I’ve only been in government for a little over 18 months, but it feels like I truly found my calling. It hasn’t always been smooth sailing though because my expectations were totally different coming from the private sector. It was an adjustment, especially in the beginning, but nowadays, instead of getting frustrated when something doesn’t meet my expectations, I’ve learned to refocus my energy and leverage my experiences in the private sector instead to find solutions to problems in government.

Jonathan Ludwig

Jonathan Ludwig
I was drawn to work in public service originally because it offers such a wide range of unique and interesting types of jobs that are specific to the special functions and services that the government or military provides. For example, there is no equivalent job in the private sector to a Foreign Service Officer at the U.S. Department of State. During college, I majored in political science, and had my first experience as an intern at the Department of State’s Office to Monitor and Combat Trafficking in Persons during the summer of 2015, in Washington D.C. 

This experience greatly expanded my view of the opportunities available in a public service career, and I also learned that public service offered a strong sense of purpose to my life in how I spend my energy and time at work. At the Department of State, we were working to combat modern slavery—an incredibly important mission, and we were working on it on behalf of the American public. This was inspiring to me—that Americans felt so strongly about this issue that we have a whole team of people working on it, and I got to be part of it. After that, I was hooked, and wanted to come back to Washington to work in public service once I graduated.

To be done:
Summarize the passage on public service in two sentences. The material after the passage on public service stands apart from it.

Stored records
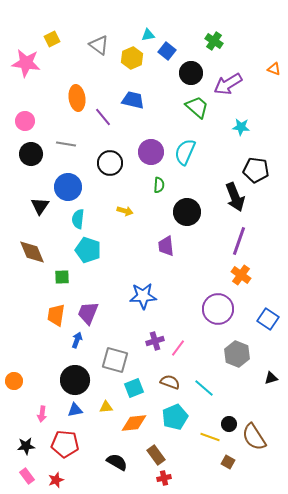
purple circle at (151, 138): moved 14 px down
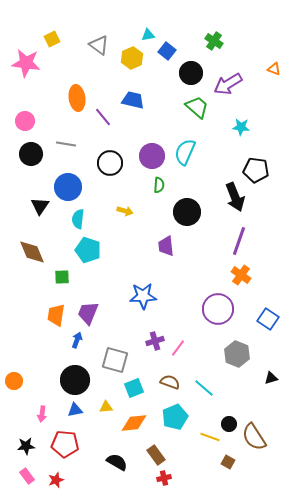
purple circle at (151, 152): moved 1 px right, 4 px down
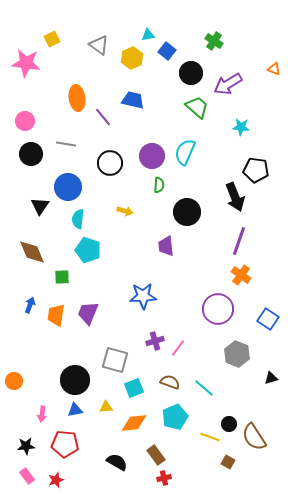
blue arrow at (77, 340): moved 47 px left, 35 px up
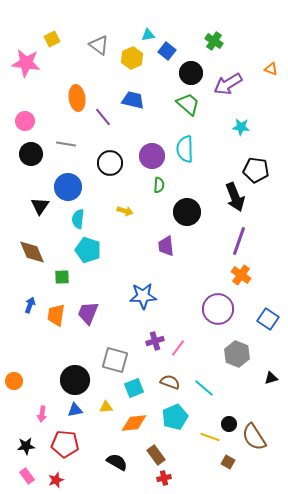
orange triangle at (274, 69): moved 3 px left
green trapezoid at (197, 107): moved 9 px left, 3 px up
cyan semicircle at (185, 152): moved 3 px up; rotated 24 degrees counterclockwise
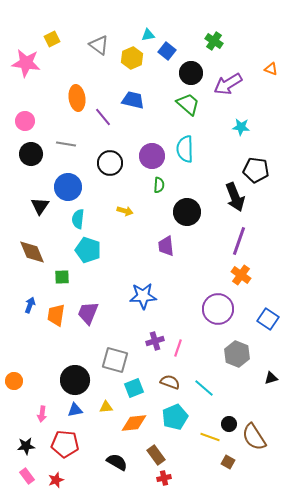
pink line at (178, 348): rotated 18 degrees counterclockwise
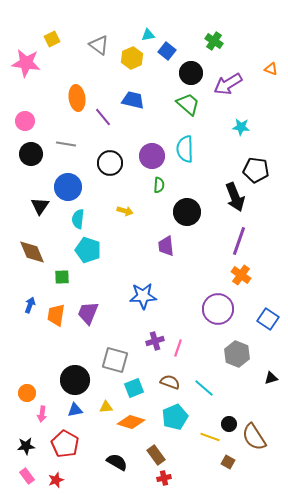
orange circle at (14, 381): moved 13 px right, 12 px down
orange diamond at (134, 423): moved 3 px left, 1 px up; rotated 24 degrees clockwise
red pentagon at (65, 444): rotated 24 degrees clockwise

---

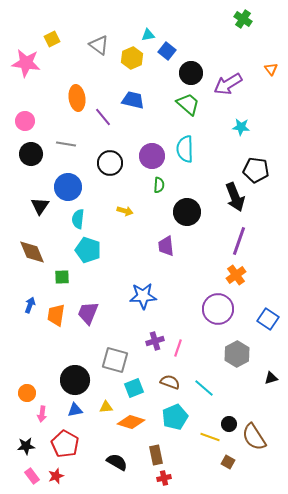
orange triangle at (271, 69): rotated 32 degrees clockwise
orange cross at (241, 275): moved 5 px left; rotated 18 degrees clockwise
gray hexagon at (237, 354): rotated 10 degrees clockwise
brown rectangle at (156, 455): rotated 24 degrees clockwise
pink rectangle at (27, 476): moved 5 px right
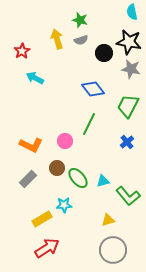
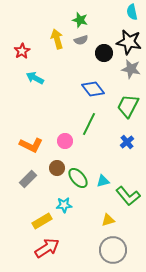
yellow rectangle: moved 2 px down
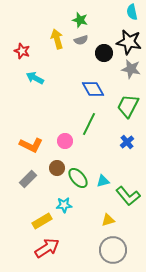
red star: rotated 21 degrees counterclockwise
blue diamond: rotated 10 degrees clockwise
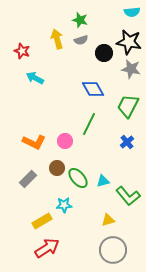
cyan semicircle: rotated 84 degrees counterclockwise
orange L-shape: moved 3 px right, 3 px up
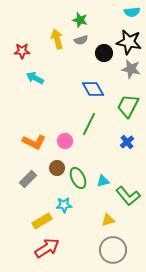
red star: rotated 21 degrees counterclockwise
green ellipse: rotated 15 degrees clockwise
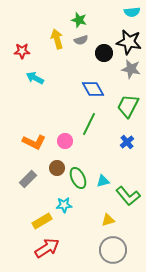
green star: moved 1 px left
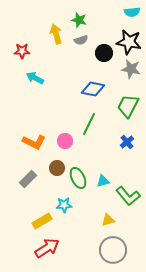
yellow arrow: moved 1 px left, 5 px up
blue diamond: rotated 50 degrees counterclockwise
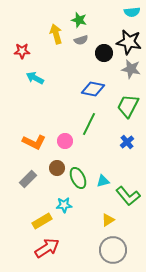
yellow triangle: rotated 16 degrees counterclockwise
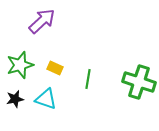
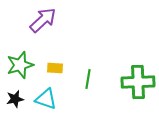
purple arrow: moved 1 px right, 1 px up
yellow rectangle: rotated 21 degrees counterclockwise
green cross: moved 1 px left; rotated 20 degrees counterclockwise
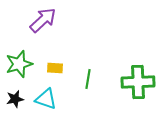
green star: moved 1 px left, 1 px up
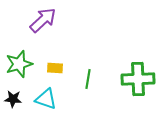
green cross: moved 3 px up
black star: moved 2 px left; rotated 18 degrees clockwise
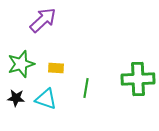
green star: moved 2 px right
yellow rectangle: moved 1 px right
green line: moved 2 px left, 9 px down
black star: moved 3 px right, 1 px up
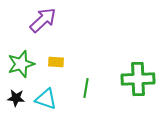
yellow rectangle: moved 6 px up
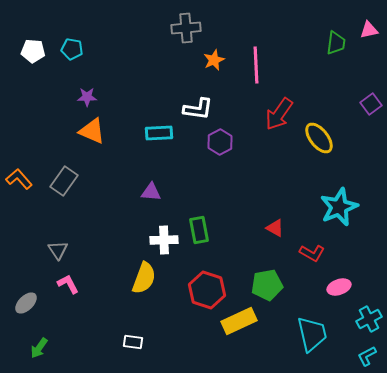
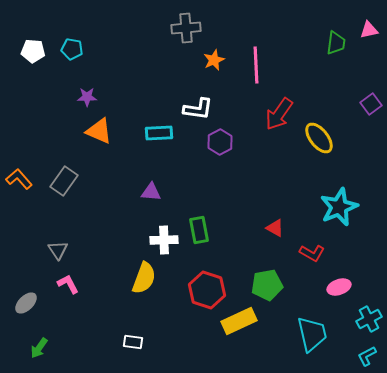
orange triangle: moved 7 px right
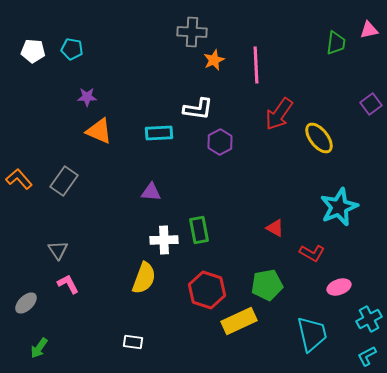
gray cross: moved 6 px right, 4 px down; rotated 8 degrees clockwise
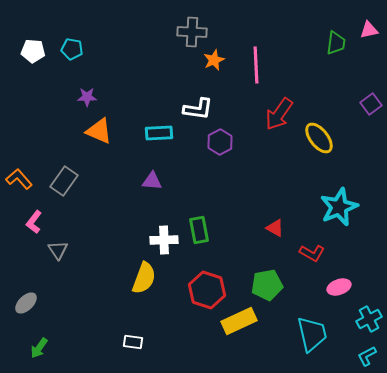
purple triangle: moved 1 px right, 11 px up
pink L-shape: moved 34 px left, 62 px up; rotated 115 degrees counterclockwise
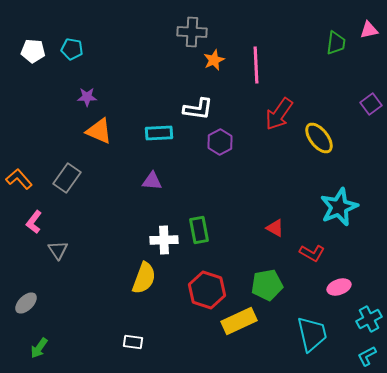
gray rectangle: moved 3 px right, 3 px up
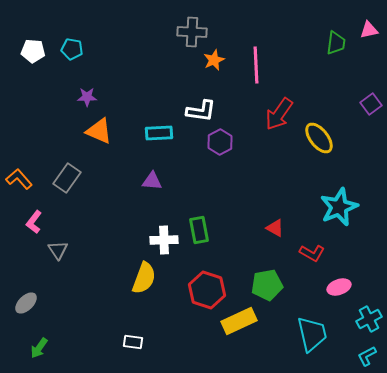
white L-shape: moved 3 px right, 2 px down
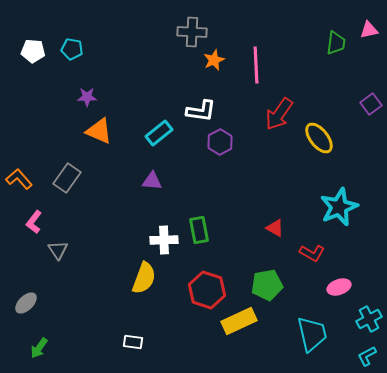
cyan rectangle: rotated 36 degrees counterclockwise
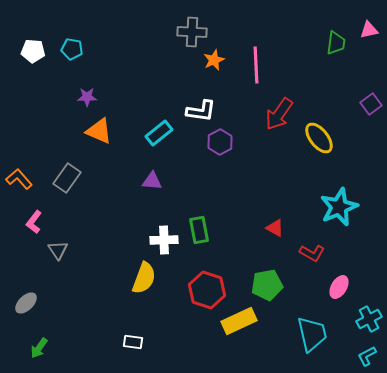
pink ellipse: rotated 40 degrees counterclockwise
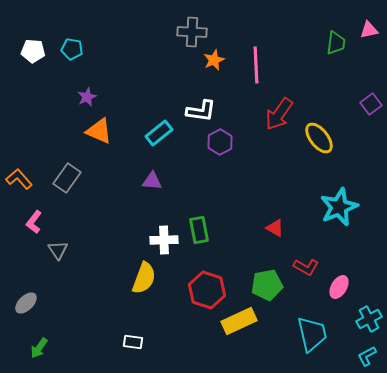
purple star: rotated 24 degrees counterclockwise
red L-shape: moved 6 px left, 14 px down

Written response:
After a little over 18 months in government following work in the private sector, the writer has learned to stop getting frustrated when expectations go unmet and to draw on private-sector experience to solve problems in government. Drawn to public service by its unique jobs, the writer interned in 2015 at the Department of State's Office to Monitor and Combat Trafficking in Persons, found a strong sense of purpose there, and wanted to return to Washington for public service after graduating.